Example of a set of real numbers that is Dedekind-finite but not finite Without assuming $AC$, can we find an explicit example of a subset of $\mathbb{R}$ such that it is not finite but it is Dedekind-finite?
 A: Obviously it depends what you mean by "explicit," but here are a couple weak positive comments:


*

*In the usual Cohen construction of a model of ZF+$\neg$AC, we take a (countable transitie) "ground model" $M\models$ ZFC and add a generic sequence of Cohen reals $\mathcal{G}=(g_i)_{i\in\omega}$. The resulting generic extension $M[\mathcal{G}]$ is still a model of ZFC; to kill choice, we (in a precise sense) throw out the ordering on the elements of $\mathcal{G}$, adding only the set $G=ran(\mathcal{G})$. In the resulting inner model $N$, that set $G$ is a Dedekind-finite infinite set of reals.

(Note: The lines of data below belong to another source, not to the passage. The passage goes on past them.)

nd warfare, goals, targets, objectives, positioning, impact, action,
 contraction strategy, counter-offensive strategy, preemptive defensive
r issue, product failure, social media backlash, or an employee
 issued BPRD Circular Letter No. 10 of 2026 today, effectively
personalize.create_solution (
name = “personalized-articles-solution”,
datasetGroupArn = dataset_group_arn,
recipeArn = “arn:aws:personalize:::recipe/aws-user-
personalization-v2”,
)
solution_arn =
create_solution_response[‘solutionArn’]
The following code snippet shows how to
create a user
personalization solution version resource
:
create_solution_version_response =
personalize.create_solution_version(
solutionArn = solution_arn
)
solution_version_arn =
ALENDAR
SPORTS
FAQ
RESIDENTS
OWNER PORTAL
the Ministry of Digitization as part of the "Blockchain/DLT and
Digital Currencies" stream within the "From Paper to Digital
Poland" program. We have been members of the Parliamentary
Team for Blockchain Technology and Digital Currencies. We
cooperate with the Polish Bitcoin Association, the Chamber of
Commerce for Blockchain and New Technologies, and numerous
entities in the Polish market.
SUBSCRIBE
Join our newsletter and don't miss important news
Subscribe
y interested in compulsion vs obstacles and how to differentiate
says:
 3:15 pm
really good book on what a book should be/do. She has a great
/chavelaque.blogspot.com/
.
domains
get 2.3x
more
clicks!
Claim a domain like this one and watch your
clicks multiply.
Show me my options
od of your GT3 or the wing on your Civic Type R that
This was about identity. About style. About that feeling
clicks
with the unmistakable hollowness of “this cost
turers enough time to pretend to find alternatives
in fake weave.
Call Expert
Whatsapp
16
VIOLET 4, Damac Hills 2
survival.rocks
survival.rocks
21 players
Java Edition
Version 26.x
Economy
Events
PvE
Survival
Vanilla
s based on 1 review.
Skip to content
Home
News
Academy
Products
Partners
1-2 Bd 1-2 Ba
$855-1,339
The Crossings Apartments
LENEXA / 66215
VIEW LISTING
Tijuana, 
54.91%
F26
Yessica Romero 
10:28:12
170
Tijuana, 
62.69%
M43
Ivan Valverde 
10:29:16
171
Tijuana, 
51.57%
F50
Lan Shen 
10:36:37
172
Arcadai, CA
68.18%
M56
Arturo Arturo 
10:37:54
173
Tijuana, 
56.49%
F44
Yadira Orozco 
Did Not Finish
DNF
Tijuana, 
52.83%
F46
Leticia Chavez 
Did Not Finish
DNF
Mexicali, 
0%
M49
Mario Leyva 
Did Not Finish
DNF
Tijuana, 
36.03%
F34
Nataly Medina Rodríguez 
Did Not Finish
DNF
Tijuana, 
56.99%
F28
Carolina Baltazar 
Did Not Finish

So that's explicit relative to the original construction of the model.

*A more satisfying answer might be given by this construction of Arnie Miller, who builds a model of ZF in which there is an infinite Dedekind-finite set of reals of low Borel rank.
A: Your question makes it sound like we could do so if we assumed AC. But AC implies we can't find any Dedekind-finite infinite set. And choice is consistent with ZF, so, as Andrés said in the comments, it is consistent with ZF that every infinite subset of the reals is Dedekind-infinite. 
But, as you say, it is also consistent with ZF that there is a Dedekind finite, infinite set of reals. But, the fact that the negation is also consistent means you cannot exhibit such a set directly, constructively or non-constructively, without more assumptions than ZF, and these additional assumptions must negate AC. 
What you can do in ZF(C) alone is show that if there is a model of ZF, then there is a model of ZF in which such a set exists (and the demonstration that this set exists in this model may be more-or-less explicit). Noah ascertains that this is what you must really want, and he's no doubt right, but I think there's some value in being pedantic here.